▸ Task prompt: Reproduce the full listing below line for line, keeping every field name and value unchanged.

▸ Input rows:
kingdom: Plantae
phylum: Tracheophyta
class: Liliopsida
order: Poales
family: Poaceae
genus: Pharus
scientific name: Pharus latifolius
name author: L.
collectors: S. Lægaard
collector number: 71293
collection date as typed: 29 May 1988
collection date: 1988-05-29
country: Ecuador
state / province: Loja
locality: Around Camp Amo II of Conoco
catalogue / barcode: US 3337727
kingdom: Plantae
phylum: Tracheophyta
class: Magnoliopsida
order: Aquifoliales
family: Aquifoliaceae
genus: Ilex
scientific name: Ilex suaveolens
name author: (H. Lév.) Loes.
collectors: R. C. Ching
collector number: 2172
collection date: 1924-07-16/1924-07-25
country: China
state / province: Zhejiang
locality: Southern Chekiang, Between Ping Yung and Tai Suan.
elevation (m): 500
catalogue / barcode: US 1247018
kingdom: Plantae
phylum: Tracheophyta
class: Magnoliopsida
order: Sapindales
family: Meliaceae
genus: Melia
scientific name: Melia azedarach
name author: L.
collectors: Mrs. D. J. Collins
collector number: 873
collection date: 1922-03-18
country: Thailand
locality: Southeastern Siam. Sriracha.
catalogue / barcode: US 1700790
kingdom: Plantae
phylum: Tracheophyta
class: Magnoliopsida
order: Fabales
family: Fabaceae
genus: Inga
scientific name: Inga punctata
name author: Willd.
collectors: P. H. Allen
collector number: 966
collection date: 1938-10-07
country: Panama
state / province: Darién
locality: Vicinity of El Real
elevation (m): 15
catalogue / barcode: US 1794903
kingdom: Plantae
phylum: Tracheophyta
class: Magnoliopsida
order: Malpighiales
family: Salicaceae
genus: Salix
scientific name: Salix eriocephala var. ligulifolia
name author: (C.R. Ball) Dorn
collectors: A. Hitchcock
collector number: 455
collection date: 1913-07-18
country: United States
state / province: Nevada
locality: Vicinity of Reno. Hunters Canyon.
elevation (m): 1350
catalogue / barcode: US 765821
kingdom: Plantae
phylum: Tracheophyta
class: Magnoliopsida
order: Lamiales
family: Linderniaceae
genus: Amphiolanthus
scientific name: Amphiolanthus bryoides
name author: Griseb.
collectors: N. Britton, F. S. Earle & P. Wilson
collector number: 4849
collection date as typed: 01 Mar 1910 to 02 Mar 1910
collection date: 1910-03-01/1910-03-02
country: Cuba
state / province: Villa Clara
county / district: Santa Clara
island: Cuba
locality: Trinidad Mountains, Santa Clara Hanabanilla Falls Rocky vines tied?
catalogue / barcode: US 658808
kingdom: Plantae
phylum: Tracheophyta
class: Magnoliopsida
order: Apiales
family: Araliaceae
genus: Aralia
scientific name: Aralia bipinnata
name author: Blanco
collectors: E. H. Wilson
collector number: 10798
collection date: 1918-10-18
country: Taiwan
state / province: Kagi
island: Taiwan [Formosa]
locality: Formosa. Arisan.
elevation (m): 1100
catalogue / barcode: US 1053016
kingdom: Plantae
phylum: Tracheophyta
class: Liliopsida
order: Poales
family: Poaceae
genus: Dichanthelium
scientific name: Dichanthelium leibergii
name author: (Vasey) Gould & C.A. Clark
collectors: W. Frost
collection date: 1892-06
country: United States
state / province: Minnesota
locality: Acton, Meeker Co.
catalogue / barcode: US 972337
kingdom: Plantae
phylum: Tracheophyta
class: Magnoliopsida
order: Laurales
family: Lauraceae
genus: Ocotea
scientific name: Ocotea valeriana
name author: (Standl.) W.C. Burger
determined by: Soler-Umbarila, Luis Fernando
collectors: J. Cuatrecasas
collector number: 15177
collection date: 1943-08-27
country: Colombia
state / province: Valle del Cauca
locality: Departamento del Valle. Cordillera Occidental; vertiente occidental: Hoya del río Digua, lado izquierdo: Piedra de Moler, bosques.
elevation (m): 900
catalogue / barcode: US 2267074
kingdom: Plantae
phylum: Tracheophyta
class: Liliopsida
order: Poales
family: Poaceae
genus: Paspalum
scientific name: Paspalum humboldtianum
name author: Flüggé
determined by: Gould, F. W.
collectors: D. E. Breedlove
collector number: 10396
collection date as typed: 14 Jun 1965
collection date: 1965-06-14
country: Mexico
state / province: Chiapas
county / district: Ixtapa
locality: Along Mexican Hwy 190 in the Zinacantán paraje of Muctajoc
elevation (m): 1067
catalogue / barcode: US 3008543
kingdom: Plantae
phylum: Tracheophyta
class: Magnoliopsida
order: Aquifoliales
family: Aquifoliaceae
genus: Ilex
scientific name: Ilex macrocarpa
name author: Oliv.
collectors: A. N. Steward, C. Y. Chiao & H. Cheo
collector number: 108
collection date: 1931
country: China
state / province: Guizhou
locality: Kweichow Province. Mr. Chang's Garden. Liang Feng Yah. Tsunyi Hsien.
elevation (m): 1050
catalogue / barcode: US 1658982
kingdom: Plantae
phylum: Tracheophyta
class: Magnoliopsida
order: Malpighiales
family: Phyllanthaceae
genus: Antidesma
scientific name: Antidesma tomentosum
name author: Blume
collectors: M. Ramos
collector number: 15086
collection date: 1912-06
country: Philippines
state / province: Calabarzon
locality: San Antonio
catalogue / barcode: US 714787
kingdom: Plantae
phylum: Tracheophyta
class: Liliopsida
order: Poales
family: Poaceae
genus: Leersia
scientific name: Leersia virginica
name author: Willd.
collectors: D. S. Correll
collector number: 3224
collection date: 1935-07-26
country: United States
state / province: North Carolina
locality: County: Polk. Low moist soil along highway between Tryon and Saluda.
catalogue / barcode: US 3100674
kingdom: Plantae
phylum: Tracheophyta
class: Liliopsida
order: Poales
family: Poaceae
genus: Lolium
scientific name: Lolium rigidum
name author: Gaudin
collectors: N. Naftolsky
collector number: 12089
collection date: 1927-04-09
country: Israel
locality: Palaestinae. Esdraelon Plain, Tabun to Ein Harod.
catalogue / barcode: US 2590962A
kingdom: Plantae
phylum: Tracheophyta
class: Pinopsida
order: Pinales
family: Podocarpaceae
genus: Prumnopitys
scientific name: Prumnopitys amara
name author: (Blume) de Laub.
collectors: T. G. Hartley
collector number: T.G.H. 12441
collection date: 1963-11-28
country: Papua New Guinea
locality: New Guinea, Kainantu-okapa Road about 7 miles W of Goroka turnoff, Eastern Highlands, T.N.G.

▸ Solution to this exercise:
kingdom: Plantae
phylum: Tracheophyta
class: Liliopsida
order: Poales
family: Poaceae
genus: Pharus
scientific name: Pharus latifolius
name author: L.
collectors: S. Lægaard
collector number: 71293
collection date as typed: 29 May 1988
collection date: 1988-05-29
country: Ecuador
state / province: Loja
locality: Around Camp Amo II of Conoco
catalogue / barcode: US 3337727
kingdom: Plantae
phylum: Tracheophyta
class: Magnoliopsida
order: Aquifoliales
family: Aquifoliaceae
genus: Ilex
scientific name: Ilex suaveolens
name author: (H. Lév.) Loes.
collectors: R. C. Ching
collector number: 2172
collection date: 1924-07-16/1924-07-25
country: China
state / province: Zhejiang
locality: Southern Chekiang, Between Ping Yung and Tai Suan.
elevation (m): 500
catalogue / barcode: US 1247018
kingdom: Plantae
phylum: Tracheophyta
class: Magnoliopsida
order: Sapindales
family: Meliaceae
genus: Melia
scientific name: Melia azedarach
name author: L.
collectors: Mrs. D. J. Collins
collector number: 873
collection date: 1922-03-18
country: Thailand
locality: Southeastern Siam. Sriracha.
catalogue / barcode: US 1700790
kingdom: Plantae
phylum: Tracheophyta
class: Magnoliopsida
order: Fabales
family: Fabaceae
genus: Inga
scientific name: Inga punctata
name author: Willd.
collectors: P. H. Allen
collector number: 966
collection date: 1938-10-07
country: Panama
state / province: Darién
locality: Vicinity of El Real
elevation (m): 15
catalogue / barcode: US 1794903
kingdom: Plantae
phylum: Tracheophyta
class: Magnoliopsida
order: Malpighiales
family: Salicaceae
genus: Salix
scientific name: Salix eriocephala var. ligulifolia
name author: (C.R. Ball) Dorn
collectors: A. Hitchcock
collector number: 455
collection date: 1913-07-18
country: United States
state / province: Nevada
locality: Vicinity of Reno. Hunters Canyon.
elevation (m): 1350
catalogue / barcode: US 765821
kingdom: Plantae
phylum: Tracheophyta
class: Magnoliopsida
order: Lamiales
family: Linderniaceae
genus: Amphiolanthus
scientific name: Amphiolanthus bryoides
name author: Griseb.
collectors: N. Britton, F. S. Earle & P. Wilson
collector number: 4849
collection date as typed: 01 Mar 1910 to 02 Mar 1910
collection date: 1910-03-01/1910-03-02
country: Cuba
state / province: Villa Clara
county / district: Santa Clara
island: Cuba
locality: Trinidad Mountains, Santa Clara Hanabanilla Falls Rocky vines tied?
catalogue / barcode: US 658808
kingdom: Plantae
phylum: Tracheophyta
class: Magnoliopsida
order: Apiales
family: Araliaceae
genus: Aralia
scientific name: Aralia bipinnata
name author: Blanco
collectors: E. H. Wilson
collector number: 10798
collection date: 1918-10-18
country: Taiwan
state / province: Kagi
island: Taiwan [Formosa]
locality: Formosa. Arisan.
elevation (m): 1100
catalogue / barcode: US 1053016
kingdom: Plantae
phylum: Tracheophyta
class: Liliopsida
order: Poales
family: Poaceae
genus: Dichanthelium
scientific name: Dichanthelium leibergii
name author: (Vasey) Gould & C.A. Clark
collectors: W. Frost
collection date: 1892-06
country: United States
state / province: Minnesota
locality: Acton, Meeker Co.
catalogue / barcode: US 972337
kingdom: Plantae
phylum: Tracheophyta
class: Magnoliopsida
order: Laurales
family: Lauraceae
genus: Ocotea
scientific name: Ocotea valeriana
name author: (Standl.) W.C. Burger
determined by: Soler-Umbarila, Luis Fernando
collectors: J. Cuatrecasas
collector number: 15177
collection date: 1943-08-27
country: Colombia
state / province: Valle del Cauca
locality: Departamento del Valle. Cordillera Occidental; vertiente occidental: Hoya del río Digua, lado izquierdo: Piedra de Moler, bosques.
elevation (m): 900
catalogue / barcode: US 2267074
kingdom: Plantae
phylum: Tracheophyta
class: Liliopsida
order: Poales
family: Poaceae
genus: Paspalum
scientific name: Paspalum humboldtianum
name author: Flüggé
determined by: Gould, F. W.
collectors: D. E. Breedlove
collector number: 10396
collection date as typed: 14 Jun 1965
collection date: 1965-06-14
country: Mexico
state / province: Chiapas
county / district: Ixtapa
locality: Along Mexican Hwy 190 in the Zinacantán paraje of Muctajoc
elevation (m): 1067
catalogue / barcode: US 3008543
kingdom: Plantae
phylum: Tracheophyta
class: Magnoliopsida
order: Aquifoliales
family: Aquifoliaceae
genus: Ilex
scientific name: Ilex macrocarpa
name author: Oliv.
collectors: A. N. Steward, C. Y. Chiao & H. Cheo
collector number: 108
collection date: 1931
country: China
state / province: Guizhou
locality: Kweichow Province. Mr. Chang's Garden. Liang Feng Yah. Tsunyi Hsien.
elevation (m): 1050
catalogue / barcode: US 1658982
kingdom: Plantae
phylum: Tracheophyta
class: Magnoliopsida
order: Malpighiales
family: Phyllanthaceae
genus: Antidesma
scientific name: Antidesma tomentosum
name author: Blume
collectors: M. Ramos
collector number: 15086
collection date: 1912-06
country: Philippines
state / province: Calabarzon
locality: San Antonio
catalogue / barcode: US 714787
kingdom: Plantae
phylum: Tracheophyta
class: Liliopsida
order: Poales
family: Poaceae
genus: Leersia
scientific name: Leersia virginica
name author: Willd.
collectors: D. S. Correll
collector number: 3224
collection date: 1935-07-26
country: United States
state / province: North Carolina
locality: County: Polk. Low moist soil along highway between Tryon and Saluda.
catalogue / barcode: US 3100674
kingdom: Plantae
phylum: Tracheophyta
class: Liliopsida
order: Poales
family: Poaceae
genus: Lolium
scientific name: Lolium rigidum
name author: Gaudin
collectors: N. Naftolsky
collector number: 12089
collection date: 1927-04-09
country: Israel
locality: Palaestinae. Esdraelon Plain, Tabun to Ein Harod.
catalogue / barcode: US 2590962A
kingdom: Plantae
phylum: Tracheophyta
class: Pinopsida
order: Pinales
family: Podocarpaceae
genus: Prumnopitys
scientific name: Prumnopitys amara
name author: (Blume) de Laub.
collectors: T. G. Hartley
collector number: T.G.H. 12441
collection date: 1963-11-28
country: Papua New Guinea
locality: New Guinea, Kainantu-okapa Road about 7 miles W of Goroka turnoff, Eastern Highlands, T.N.G.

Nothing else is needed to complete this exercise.